== Task ==
From the data below, return the exact lines starting at the line containing "camera: 110 degrees left, 0 degrees up" and ending at the line containing "none -> black frying pan [428,304,471,349]", both included, and nothing else.

== Raw data ==
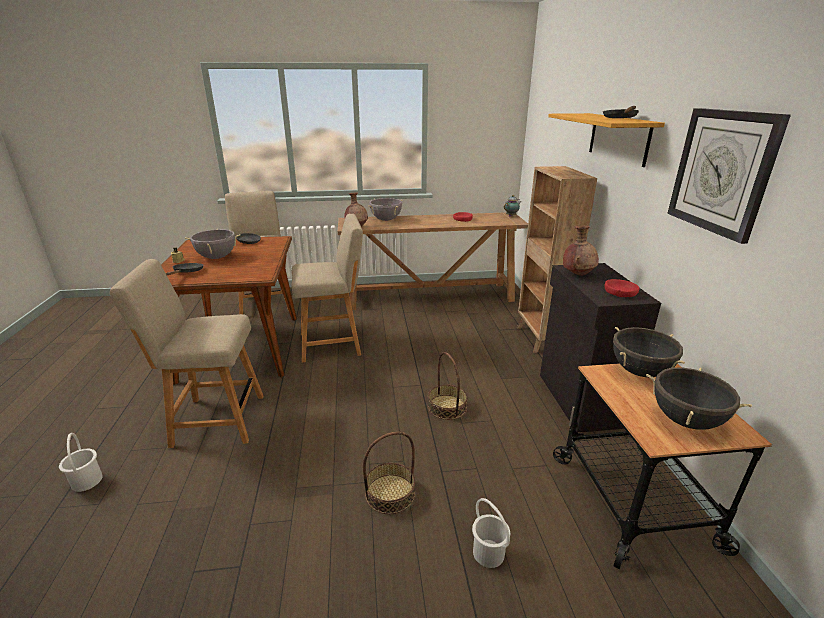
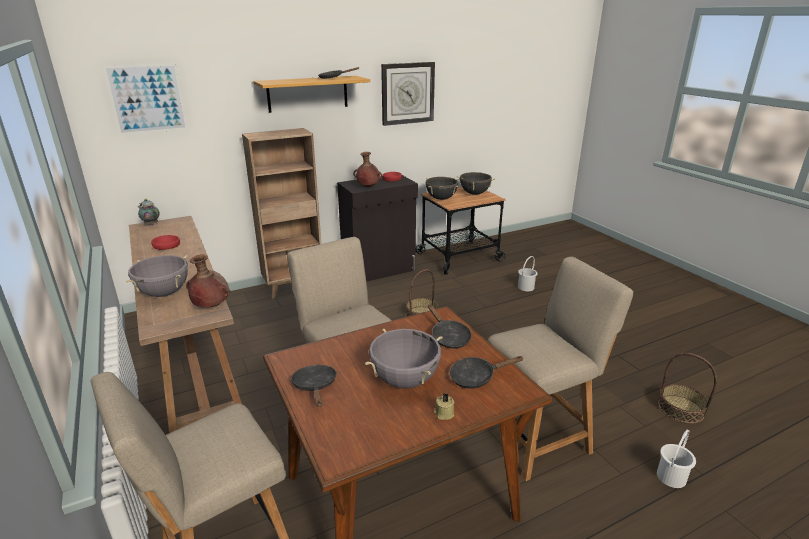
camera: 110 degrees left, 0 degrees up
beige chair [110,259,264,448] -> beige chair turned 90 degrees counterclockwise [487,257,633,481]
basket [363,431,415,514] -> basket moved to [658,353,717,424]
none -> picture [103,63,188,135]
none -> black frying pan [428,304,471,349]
* * *
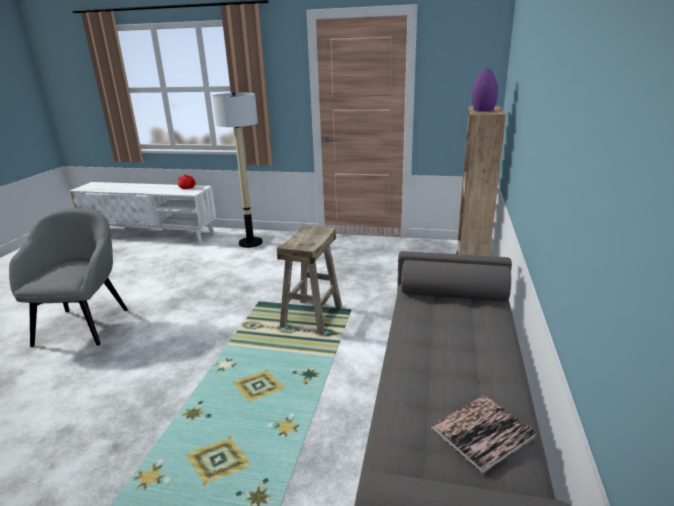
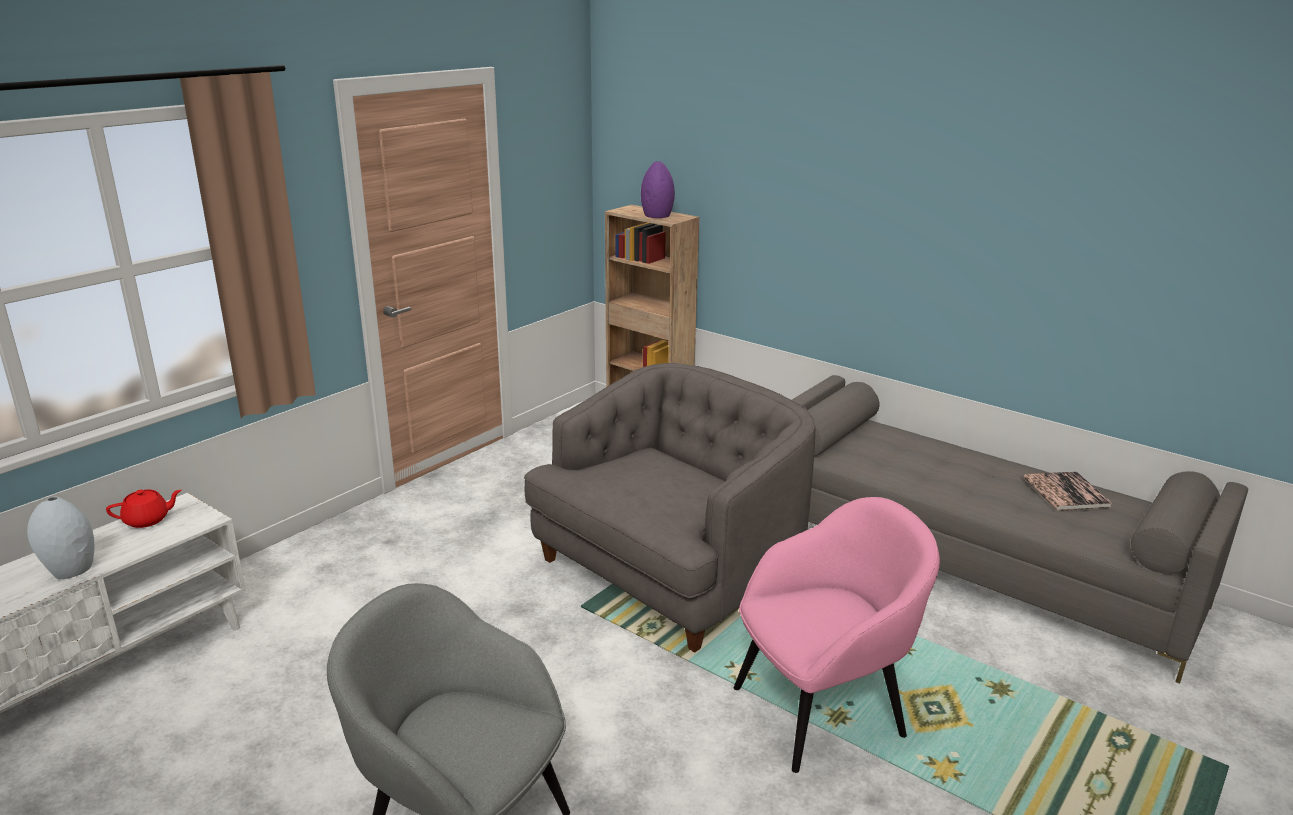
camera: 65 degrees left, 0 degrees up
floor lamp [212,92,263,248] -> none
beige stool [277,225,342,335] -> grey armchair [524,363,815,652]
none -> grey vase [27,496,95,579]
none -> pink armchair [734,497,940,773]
==
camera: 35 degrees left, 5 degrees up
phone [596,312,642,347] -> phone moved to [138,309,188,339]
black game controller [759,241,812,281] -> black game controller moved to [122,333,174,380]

== Answer to the exercise ==
camera: 110 degrees left, 0 degrees up
beige chair [110,259,264,448] -> beige chair turned 90 degrees counterclockwise [487,257,633,481]
basket [363,431,415,514] -> basket moved to [658,353,717,424]
none -> picture [103,63,188,135]
none -> black frying pan [428,304,471,349]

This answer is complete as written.